**TEXT SHOWN**
»»

Benchmark rates mixed as 1Q deficit seen below ceiling

Published by rudy Date posted on April 20, 2010

BENCHMARK interest rates were mixed at Monday’s auction of Treasury bills, as the government said its first-quarter budget deficit stayed below its ceiling.

The auction committee upsized its P8 billion T-bill offering to P8.6 billion.

The rate on the 91-day T-bill fell 55 basis points to 3.82 percent. Total tenders reached P6.304 billion, leading the government to award P2.1-billion worth of the three-month debt papers, or higher than the P1.5 billion programmed for the day.

It was a different story for the 182- and 364-day T-bills, the rates for which inched up to 4.036 percent and 4.408 percent, respectively, from the previous 4.030 percent and 4.385 percent.

“These are sideways movement in the market or within the ideal bracket of interest that the government is willing to give the investors,” Finance Undersecretary Gil Beltran, who chaired Monday’s auction, said.

««

**DATA SHOWN**
»»

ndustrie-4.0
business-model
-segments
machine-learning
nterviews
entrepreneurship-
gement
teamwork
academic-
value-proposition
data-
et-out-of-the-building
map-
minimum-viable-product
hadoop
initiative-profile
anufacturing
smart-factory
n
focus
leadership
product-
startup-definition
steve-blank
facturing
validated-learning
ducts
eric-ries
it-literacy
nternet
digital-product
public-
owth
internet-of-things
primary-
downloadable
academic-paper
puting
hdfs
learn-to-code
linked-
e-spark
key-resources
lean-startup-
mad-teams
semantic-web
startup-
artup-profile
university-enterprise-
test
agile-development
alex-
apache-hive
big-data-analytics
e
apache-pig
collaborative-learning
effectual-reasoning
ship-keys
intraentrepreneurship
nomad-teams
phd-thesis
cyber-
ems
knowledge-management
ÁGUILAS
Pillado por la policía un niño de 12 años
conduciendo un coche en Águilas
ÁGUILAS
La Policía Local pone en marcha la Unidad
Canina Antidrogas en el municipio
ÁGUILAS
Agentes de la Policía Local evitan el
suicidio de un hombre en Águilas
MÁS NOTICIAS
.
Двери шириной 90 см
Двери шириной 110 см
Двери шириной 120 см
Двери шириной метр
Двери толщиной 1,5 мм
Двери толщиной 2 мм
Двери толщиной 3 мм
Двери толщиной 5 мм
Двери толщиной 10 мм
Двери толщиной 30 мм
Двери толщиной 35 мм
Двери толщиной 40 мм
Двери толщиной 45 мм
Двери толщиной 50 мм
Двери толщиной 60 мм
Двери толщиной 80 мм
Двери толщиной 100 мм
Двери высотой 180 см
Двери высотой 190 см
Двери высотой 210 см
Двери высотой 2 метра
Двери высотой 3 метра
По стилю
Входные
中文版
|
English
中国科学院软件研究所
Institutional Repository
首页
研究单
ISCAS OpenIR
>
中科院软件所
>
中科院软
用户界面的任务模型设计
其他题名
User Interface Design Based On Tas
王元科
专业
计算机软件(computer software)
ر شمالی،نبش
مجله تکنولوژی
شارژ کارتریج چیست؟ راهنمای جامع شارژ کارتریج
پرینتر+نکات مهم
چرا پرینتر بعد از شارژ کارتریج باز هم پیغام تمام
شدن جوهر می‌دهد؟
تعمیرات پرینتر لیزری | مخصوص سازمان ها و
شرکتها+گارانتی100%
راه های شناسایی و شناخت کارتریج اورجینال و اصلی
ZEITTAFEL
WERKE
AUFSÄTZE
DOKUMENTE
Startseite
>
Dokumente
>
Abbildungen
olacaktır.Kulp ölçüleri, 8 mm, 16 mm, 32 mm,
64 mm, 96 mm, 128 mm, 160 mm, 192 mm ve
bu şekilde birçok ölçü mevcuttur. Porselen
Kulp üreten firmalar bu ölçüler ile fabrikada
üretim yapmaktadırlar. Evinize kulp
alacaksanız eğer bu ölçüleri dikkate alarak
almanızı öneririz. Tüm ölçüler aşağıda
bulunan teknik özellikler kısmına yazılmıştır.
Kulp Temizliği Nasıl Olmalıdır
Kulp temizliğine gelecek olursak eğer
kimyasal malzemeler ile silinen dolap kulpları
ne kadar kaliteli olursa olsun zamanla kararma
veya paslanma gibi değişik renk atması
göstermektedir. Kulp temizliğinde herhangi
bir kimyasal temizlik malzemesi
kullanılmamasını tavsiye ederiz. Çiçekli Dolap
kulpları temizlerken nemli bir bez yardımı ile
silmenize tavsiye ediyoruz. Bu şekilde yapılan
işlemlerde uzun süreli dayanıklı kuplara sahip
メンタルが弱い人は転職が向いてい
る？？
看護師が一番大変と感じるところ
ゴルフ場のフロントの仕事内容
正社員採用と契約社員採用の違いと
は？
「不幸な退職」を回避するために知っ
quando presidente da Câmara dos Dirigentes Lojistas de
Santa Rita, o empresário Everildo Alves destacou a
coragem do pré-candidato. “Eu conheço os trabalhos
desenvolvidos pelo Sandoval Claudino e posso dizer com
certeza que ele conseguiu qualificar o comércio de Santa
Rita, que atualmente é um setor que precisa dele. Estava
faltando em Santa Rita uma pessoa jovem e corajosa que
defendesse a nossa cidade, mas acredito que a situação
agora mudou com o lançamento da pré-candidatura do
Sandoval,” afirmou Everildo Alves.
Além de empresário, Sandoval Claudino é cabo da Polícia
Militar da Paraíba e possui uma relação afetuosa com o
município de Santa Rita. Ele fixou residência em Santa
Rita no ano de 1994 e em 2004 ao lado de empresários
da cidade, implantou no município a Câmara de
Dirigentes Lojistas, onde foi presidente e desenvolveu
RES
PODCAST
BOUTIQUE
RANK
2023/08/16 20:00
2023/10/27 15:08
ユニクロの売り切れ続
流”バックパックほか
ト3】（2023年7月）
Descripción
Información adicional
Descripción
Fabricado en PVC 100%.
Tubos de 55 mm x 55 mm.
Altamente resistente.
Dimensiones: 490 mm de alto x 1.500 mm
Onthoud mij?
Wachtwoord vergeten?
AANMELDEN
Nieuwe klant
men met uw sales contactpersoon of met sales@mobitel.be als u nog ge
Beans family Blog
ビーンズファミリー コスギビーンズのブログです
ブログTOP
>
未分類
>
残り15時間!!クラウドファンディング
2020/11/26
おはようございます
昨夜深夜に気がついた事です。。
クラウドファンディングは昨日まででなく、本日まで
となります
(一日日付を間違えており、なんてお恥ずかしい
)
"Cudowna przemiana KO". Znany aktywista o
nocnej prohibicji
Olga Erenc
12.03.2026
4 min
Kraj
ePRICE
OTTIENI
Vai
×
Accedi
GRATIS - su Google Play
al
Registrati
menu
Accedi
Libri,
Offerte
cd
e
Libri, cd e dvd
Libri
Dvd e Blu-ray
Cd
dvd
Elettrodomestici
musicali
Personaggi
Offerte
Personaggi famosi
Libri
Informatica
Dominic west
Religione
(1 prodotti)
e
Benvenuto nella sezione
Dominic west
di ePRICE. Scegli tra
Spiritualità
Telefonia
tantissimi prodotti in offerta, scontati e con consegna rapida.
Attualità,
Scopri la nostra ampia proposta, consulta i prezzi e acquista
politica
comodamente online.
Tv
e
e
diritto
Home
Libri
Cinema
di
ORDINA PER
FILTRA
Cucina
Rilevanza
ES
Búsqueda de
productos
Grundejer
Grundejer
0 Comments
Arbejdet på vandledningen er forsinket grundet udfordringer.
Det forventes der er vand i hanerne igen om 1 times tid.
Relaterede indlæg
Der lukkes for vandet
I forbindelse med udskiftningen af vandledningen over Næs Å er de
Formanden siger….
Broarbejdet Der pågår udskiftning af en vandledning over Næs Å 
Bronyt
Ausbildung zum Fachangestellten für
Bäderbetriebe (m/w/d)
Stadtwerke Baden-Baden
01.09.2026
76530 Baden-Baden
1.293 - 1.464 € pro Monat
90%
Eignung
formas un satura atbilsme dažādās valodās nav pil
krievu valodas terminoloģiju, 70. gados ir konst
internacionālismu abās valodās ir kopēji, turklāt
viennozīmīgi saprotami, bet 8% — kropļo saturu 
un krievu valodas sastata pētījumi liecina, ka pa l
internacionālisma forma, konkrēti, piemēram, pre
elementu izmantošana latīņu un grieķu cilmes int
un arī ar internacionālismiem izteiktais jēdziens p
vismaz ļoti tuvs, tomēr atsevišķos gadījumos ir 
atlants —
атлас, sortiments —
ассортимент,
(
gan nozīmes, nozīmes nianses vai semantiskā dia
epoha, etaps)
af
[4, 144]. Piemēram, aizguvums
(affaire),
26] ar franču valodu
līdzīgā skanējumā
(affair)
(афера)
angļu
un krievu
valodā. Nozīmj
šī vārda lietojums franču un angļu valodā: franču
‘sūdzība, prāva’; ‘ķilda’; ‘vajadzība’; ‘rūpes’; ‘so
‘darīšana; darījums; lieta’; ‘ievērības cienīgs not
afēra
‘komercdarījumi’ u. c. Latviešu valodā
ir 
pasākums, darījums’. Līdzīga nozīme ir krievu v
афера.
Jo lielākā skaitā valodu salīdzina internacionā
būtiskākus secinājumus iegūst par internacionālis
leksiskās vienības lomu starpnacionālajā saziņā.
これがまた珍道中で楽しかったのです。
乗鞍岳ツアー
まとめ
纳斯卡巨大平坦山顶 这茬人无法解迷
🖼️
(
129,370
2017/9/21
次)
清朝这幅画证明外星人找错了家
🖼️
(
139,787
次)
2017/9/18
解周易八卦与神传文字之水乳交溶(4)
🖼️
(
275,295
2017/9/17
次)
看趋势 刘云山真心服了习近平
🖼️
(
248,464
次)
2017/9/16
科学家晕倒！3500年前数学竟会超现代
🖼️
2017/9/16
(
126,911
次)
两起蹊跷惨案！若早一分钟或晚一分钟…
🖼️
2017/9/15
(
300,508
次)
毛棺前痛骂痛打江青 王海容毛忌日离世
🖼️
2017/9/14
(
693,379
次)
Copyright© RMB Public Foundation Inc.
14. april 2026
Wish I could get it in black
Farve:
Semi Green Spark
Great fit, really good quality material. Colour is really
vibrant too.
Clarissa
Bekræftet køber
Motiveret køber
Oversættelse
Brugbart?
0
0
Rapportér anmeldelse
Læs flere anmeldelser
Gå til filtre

««

**TASK REQUIREMENTS**
Translate into Spanish this sentence from the Treasury bill auction report: "The auction committee upsized its P8 billion T-bill offering to P8.6 billion." The records have no connection to the Treasury bill auction report.

**RESPONSE BOX**
El comité de subasta amplió su oferta de letras del Tesoro de P8 mil millones a P8.6 mil millones.